_Assignment_
Rewrite every item below with "chart" changed to "graph" and everything else kept the same. Leave out the pictures.

_Data records_
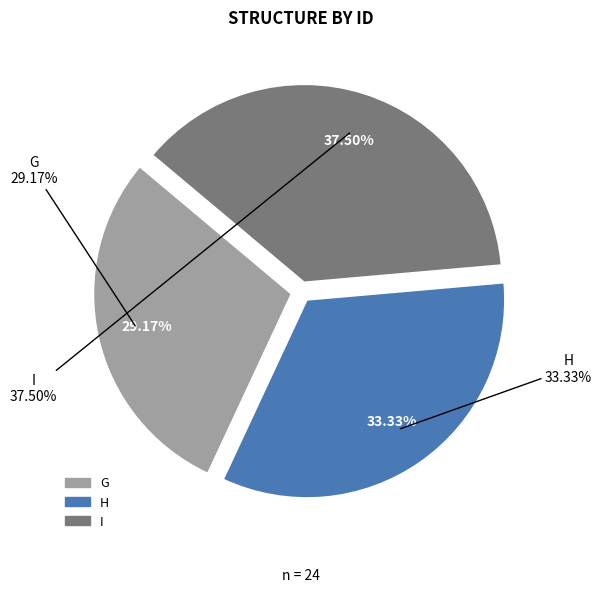

Does I account for over 50% of the chart?

No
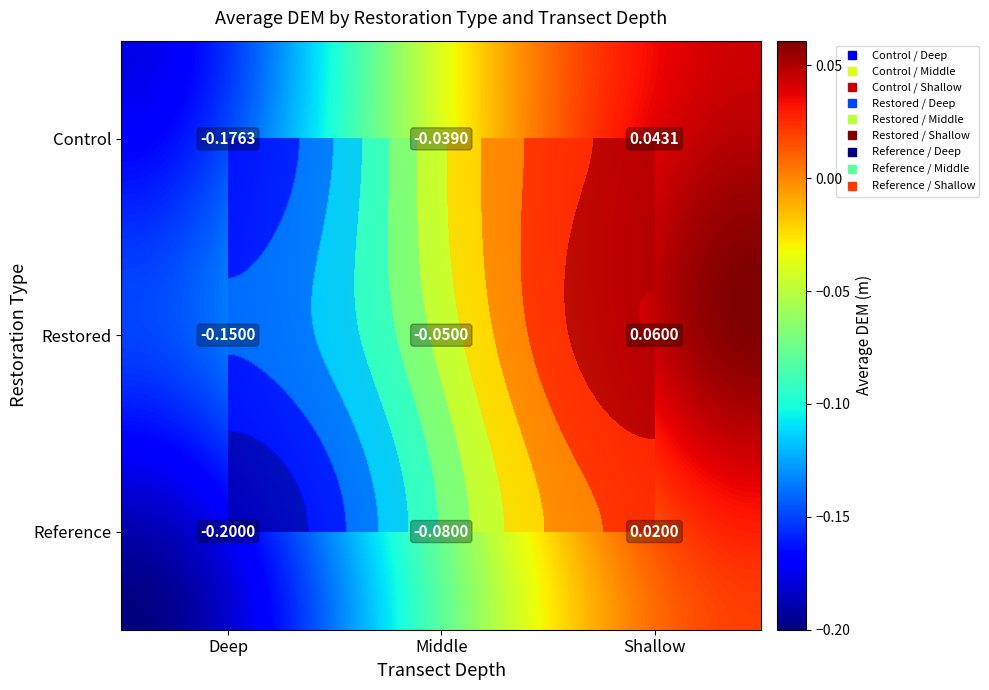

Reading left to right, list all the values displayed in this chart.

Control: Deep=-0.2	Middle=-0.0	Shallow=0.0
Restored: Deep=-0.1	Middle=-0.1	Shallow=0.1
Reference: Deep=-0.2	Middle=-0.1	Shallow=0.0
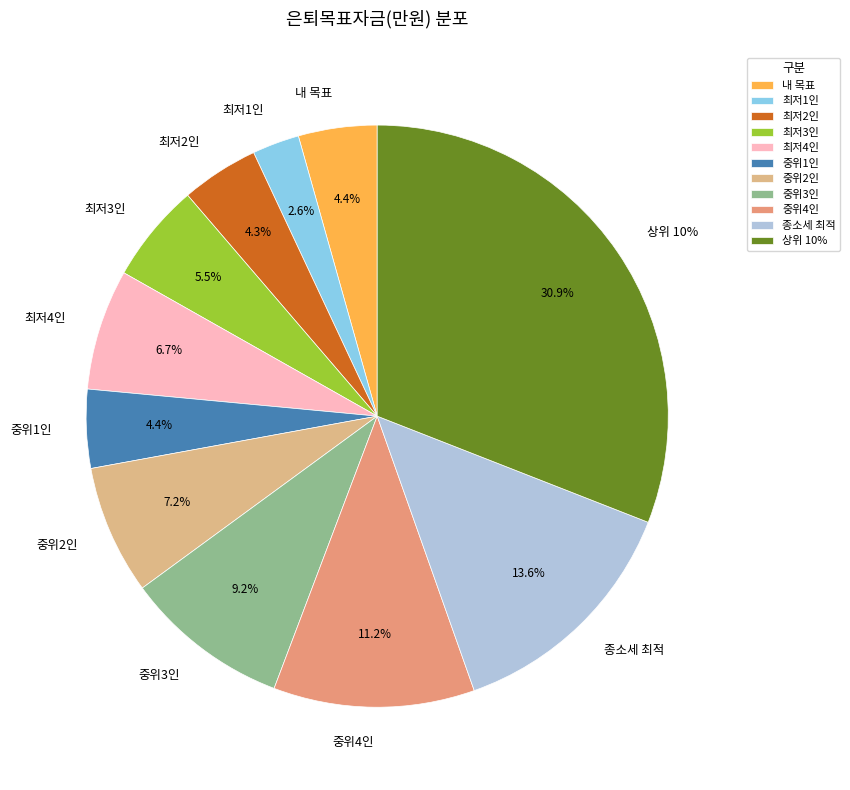

What is the change in value from 최저4인 to 중위2인?

+3577.9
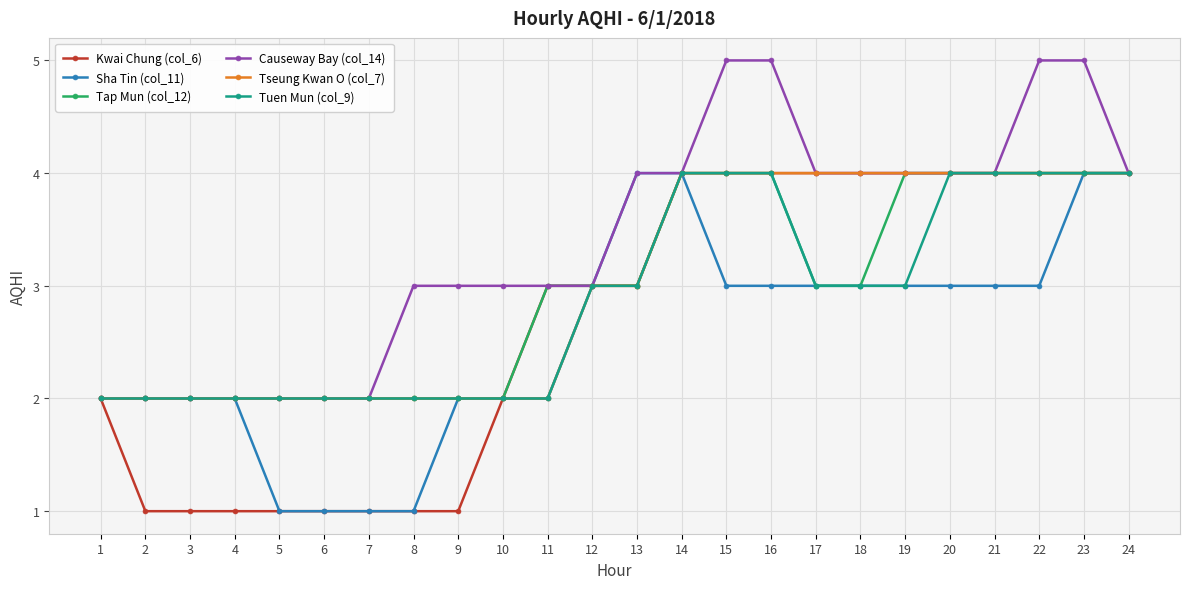

How many Causeway Bay (col_14) values are between 2 and 4?

20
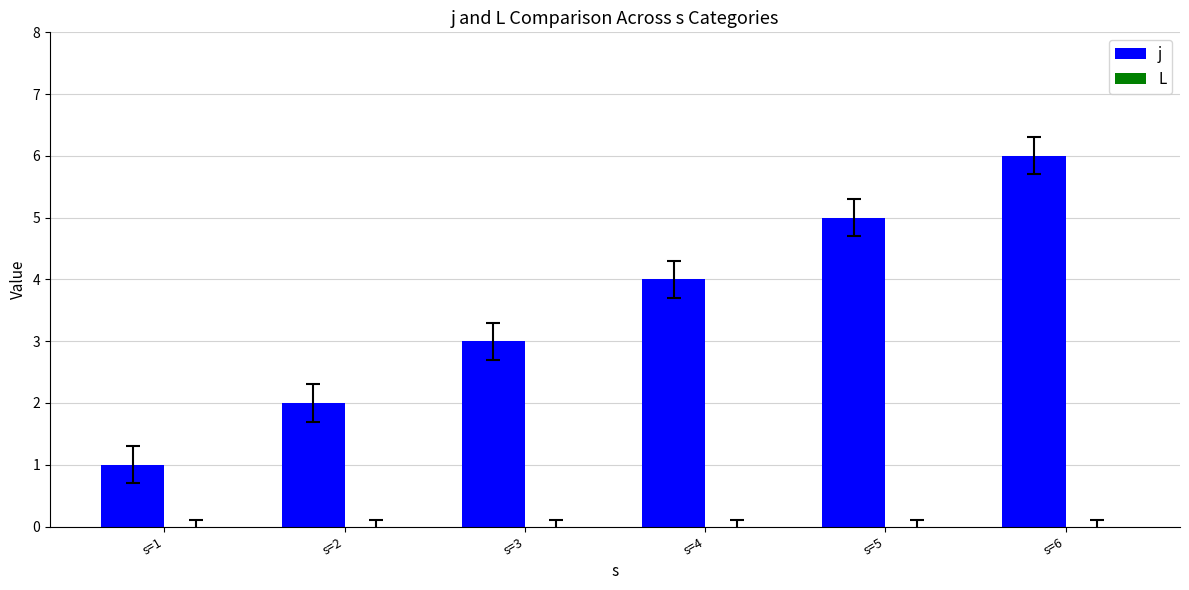

Approximately how many times larger is the value at s=1 compared to s=2?

0.5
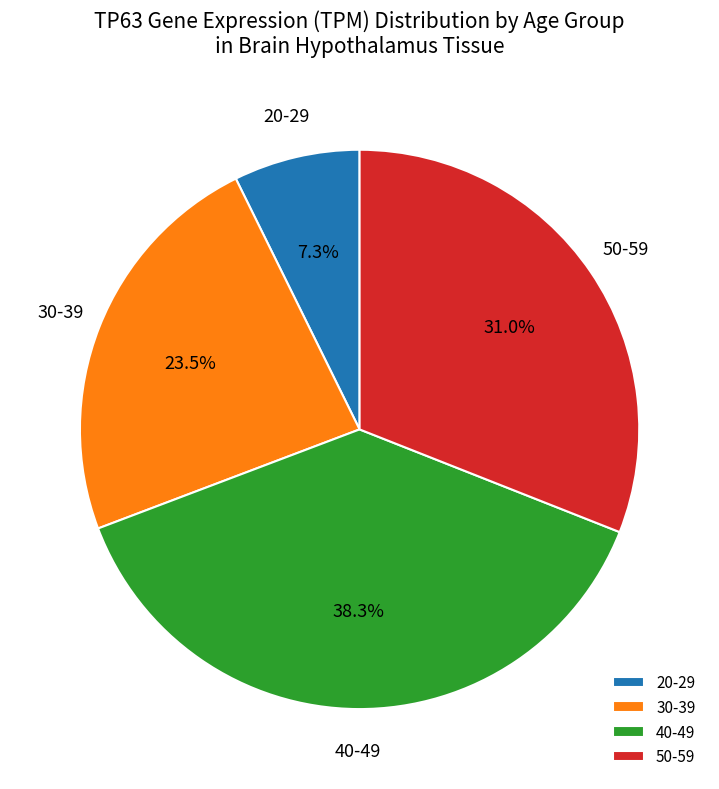

Which has a higher value, 20-29 or 50-59?

50-59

_Solution_
Does I account for over 50% of the graph?

No

Reading left to right, list all the values displayed in this graph.

Control: Deep=-0.2	Middle=-0.0	Shallow=0.0
Restored: Deep=-0.1	Middle=-0.1	Shallow=0.1
Reference: Deep=-0.2	Middle=-0.1	Shallow=0.0

What is the change in value from 최저4인 to 중위2인?

+3577.9

How many Causeway Bay (col_14) values are between 2 and 4?

20

Approximately how many times larger is the value at s=1 compared to s=2?

0.5

Which has a higher value, 20-29 or 50-59?

50-59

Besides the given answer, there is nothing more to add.